§ Records taken from a dataset:

^^^^^^^^^^^^^^^^

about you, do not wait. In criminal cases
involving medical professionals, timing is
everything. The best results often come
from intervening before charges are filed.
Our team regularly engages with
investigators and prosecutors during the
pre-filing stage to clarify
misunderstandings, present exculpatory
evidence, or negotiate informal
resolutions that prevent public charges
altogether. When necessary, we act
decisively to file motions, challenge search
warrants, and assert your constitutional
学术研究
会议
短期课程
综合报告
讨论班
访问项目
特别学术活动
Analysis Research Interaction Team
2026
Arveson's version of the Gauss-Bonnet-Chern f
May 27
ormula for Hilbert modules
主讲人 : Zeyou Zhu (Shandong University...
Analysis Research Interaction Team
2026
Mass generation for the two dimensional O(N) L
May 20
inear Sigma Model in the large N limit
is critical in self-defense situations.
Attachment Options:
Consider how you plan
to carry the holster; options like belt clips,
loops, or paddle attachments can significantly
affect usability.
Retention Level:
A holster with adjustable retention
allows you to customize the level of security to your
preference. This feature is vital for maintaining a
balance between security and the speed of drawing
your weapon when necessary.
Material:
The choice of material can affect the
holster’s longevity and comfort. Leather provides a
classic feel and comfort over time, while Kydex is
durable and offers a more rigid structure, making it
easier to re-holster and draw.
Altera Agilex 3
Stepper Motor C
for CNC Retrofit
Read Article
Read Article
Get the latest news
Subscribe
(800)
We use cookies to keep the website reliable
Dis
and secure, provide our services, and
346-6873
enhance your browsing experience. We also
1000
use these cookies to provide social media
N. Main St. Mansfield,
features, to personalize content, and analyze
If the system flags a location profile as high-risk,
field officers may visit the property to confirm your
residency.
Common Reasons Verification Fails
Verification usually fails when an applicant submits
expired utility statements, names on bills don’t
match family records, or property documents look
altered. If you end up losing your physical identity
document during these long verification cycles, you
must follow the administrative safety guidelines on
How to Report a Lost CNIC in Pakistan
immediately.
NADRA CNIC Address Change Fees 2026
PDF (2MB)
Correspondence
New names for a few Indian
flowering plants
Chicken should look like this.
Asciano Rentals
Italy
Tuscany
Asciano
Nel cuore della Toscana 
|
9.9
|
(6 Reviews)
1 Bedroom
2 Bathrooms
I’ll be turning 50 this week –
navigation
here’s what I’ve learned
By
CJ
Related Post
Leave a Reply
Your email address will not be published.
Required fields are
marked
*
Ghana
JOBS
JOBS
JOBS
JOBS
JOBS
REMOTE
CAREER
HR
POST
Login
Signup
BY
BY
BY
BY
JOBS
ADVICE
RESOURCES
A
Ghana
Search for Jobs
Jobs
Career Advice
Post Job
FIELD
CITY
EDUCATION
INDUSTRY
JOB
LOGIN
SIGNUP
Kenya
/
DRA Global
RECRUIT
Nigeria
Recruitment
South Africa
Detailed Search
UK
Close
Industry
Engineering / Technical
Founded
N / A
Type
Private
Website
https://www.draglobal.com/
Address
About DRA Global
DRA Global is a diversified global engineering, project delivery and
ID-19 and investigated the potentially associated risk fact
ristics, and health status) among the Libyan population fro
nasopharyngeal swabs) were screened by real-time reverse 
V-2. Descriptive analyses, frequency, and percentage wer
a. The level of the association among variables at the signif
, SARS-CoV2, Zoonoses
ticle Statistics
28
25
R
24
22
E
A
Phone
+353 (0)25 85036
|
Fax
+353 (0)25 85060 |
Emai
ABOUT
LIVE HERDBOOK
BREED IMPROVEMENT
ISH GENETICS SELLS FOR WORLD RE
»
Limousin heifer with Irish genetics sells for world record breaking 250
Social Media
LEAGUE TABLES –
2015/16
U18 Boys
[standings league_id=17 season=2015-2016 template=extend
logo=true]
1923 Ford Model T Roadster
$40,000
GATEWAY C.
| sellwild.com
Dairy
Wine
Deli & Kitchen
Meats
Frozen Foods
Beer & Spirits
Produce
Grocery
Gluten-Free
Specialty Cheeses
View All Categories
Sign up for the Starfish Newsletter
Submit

^^^^^^^^^^^^^^^^

Print every line of the records above with no changes to any character.

about you, do not wait. In criminal cases
involving medical professionals, timing is
everything. The best results often come
from intervening before charges are filed.
Our team regularly engages with
investigators and prosecutors during the
pre-filing stage to clarify
misunderstandings, present exculpatory
evidence, or negotiate informal
resolutions that prevent public charges
altogether. When necessary, we act
decisively to file motions, challenge search
warrants, and assert your constitutional
学术研究
会议
短期课程
综合报告
讨论班
访问项目
特别学术活动
Analysis Research Interaction Team
2026
Arveson's version of the Gauss-Bonnet-Chern f
May 27
ormula for Hilbert modules
主讲人 : Zeyou Zhu (Shandong University...
Analysis Research Interaction Team
2026
Mass generation for the two dimensional O(N) L
May 20
inear Sigma Model in the large N limit
is critical in self-defense situations.
Attachment Options:
Consider how you plan
to carry the holster; options like belt clips,
loops, or paddle attachments can significantly
affect usability.
Retention Level:
A holster with adjustable retention
allows you to customize the level of security to your
preference. This feature is vital for maintaining a
balance between security and the speed of drawing
your weapon when necessary.
Material:
The choice of material can affect the
holster’s longevity and comfort. Leather provides a
classic feel and comfort over time, while Kydex is
durable and offers a more rigid structure, making it
easier to re-holster and draw.
Altera Agilex 3
Stepper Motor C
for CNC Retrofit
Read Article
Read Article
Get the latest news
Subscribe
(800)
We use cookies to keep the website reliable
Dis
and secure, provide our services, and
346-6873
enhance your browsing experience. We also
1000
use these cookies to provide social media
N. Main St. Mansfield,
features, to personalize content, and analyze
If the system flags a location profile as high-risk,
field officers may visit the property to confirm your
residency.
Common Reasons Verification Fails
Verification usually fails when an applicant submits
expired utility statements, names on bills don’t
match family records, or property documents look
altered. If you end up losing your physical identity
document during these long verification cycles, you
must follow the administrative safety guidelines on
How to Report a Lost CNIC in Pakistan
immediately.
NADRA CNIC Address Change Fees 2026
PDF (2MB)
Correspondence
New names for a few Indian
flowering plants
Chicken should look like this.
Asciano Rentals
Italy
Tuscany
Asciano
Nel cuore della Toscana 
|
9.9
|
(6 Reviews)
1 Bedroom
2 Bathrooms
I’ll be turning 50 this week –
navigation
here’s what I’ve learned
By
CJ
Related Post
Leave a Reply
Your email address will not be published.
Required fields are
marked
*
Ghana
JOBS
JOBS
JOBS
JOBS
JOBS
REMOTE
CAREER
HR
POST
Login
Signup
BY
BY
BY
BY
JOBS
ADVICE
RESOURCES
A
Ghana
Search for Jobs
Jobs
Career Advice
Post Job
FIELD
CITY
EDUCATION
INDUSTRY
JOB
LOGIN
SIGNUP
Kenya
/
DRA Global
RECRUIT
Nigeria
Recruitment
South Africa
Detailed Search
UK
Close
Industry
Engineering / Technical
Founded
N / A
Type
Private
Website
https://www.draglobal.com/
Address
About DRA Global
DRA Global is a diversified global engineering, project delivery and
ID-19 and investigated the potentially associated risk fact
ristics, and health status) among the Libyan population fro
nasopharyngeal swabs) were screened by real-time reverse 
V-2. Descriptive analyses, frequency, and percentage wer
a. The level of the association among variables at the signif
, SARS-CoV2, Zoonoses
ticle Statistics
28
25
R
24
22
E
A
Phone
+353 (0)25 85036
|
Fax
+353 (0)25 85060 |
Emai
ABOUT
LIVE HERDBOOK
BREED IMPROVEMENT
ISH GENETICS SELLS FOR WORLD RE
»
Limousin heifer with Irish genetics sells for world record breaking 250
Social Media
LEAGUE TABLES –
2015/16
U18 Boys
[standings league_id=17 season=2015-2016 template=extend
logo=true]
1923 Ford Model T Roadster
$40,000
GATEWAY C.
| sellwild.com
Dairy
Wine
Deli & Kitchen
Meats
Frozen Foods
Beer & Spirits
Produce
Grocery
Gluten-Free
Specialty Cheeses
View All Categories
Sign up for the Starfish Newsletter
Submit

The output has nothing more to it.